Par : Renée Larochelle
Selon des statistiques, la moitié des attentats suicides commis par des séparatistes tchétchènes contre la Russie depuis les dix dernières années sont le fait de kamikazes femmes. On connaît mal les raisons incitant ces femmes à poser un geste d’une telle violence. Des spécialistes de la question parlent de femmes dont le mari, ou encore le père ou le frère, a été tué et qui agissent par vengeance. De façon élargie, elles sont connues sous le nom de veuves noires. D’autres, ayant été violées par l’ennemi et donc déshonorées aux yeux de tous et mises au ban de la société, n’auraient plus rien à perdre et chercheraient dans l’attentat terroriste une façon de se racheter, d’être quelqu’un. «Comme les femmes kamikazes meurent dans les attentats qu’elles commettent, il est difficile d’en tracer un profil», a souligné Aurélie Campana, titulaire de la Chaire de recherche du Canada sur les conflits identitaires et le terrorisme, lors d’une conférence qu’elle a donnée à l’occasion de l’Université féministe d’été, le 1er juin. «C’est par les témoignages de leurs proches ou quand elles laissent elles-mêmes un message écrit ou sur vidéocassette qu’on peut retracer leur trajectoire et avoir une idée de leurs motivations», a expliqué la professeure au Département de science politique. 
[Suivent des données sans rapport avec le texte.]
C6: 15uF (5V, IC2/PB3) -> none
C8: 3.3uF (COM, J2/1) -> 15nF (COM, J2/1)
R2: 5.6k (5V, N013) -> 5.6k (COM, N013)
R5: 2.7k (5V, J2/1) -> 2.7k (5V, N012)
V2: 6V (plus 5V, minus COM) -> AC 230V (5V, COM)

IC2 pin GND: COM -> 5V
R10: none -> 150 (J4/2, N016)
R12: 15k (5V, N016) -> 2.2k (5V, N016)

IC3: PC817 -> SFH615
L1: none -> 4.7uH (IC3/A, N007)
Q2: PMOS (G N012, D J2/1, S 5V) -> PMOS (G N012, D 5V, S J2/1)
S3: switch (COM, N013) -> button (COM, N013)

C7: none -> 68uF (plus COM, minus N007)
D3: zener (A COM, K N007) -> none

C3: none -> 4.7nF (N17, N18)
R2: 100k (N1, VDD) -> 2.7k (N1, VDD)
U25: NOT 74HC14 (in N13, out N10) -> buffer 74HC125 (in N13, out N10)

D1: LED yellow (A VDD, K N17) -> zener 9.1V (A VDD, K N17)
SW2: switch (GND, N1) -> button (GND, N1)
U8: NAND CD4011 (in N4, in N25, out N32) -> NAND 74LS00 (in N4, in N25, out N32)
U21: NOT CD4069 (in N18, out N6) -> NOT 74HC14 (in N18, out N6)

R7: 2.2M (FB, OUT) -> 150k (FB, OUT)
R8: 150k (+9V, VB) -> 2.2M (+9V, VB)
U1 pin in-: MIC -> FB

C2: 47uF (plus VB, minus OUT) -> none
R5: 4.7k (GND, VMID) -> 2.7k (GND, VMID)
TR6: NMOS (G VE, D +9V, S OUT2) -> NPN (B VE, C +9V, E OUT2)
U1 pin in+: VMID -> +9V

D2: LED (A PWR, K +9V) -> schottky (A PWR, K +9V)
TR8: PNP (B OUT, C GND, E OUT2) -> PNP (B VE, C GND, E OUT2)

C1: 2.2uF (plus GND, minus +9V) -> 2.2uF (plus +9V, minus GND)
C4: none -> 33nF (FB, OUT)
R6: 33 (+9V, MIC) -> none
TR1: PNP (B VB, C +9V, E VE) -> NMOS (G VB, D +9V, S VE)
Pour Aurélie Campana, rien ne prouve que ces kamikazes sont contraintes à accomplir ces attentats suicides. Il semblerait en effet que l’engagement soit volontaire pour la plupart. Une fois entrées dans un groupe terroriste, les femmes seraient prises dans une dynamique de groupe dont elles auraient du mal à se sortir. Elles deviendraient des armes stratégiques. Portant traditionnellement des robes amples, souvent voilées, elles n’attireraient pas la suspicion. «La résonance de l’acte terroriste au féminin est d’autant plus grande qu’elle vient contredire l’étiquette de passivité qui colle à la femme lors des conflits, où elle est le plus souvent perçue comme une victime», dit Aurélie Campana. Cela dit, comme les hommes kamikazes, elles appartiennent au camp des dominés. Comme eux, elles ne gagnent que la mort, même si la promesse est faite aux hommes qu’ils se verront ouvrir les portes du paradis.»

Le dialogue de la violence
Un poème tchétchène raconte qu’après avoir massacré tous les hommes d’un village tchétchène, les soldats de l’armée tsariste ont emmené les femmes. Alors qu’ils traversaient un fleuve, les femmes se sont unies pour faire couler l’embarcation. Vengées de la mort de leurs hommes et protégées du déshonneur qui les attendait, elles ont fait naufrage avec les soldats russes. De nos jours, la guerre se passe dans la rue, au cœur du territoire russe, contre les civils. «La violence est devenue un mode de dialogue comme un autre, souligne Aurélie Campana. Les limites du possible sont repoussées. On assiste à une radicalisation de la violence.»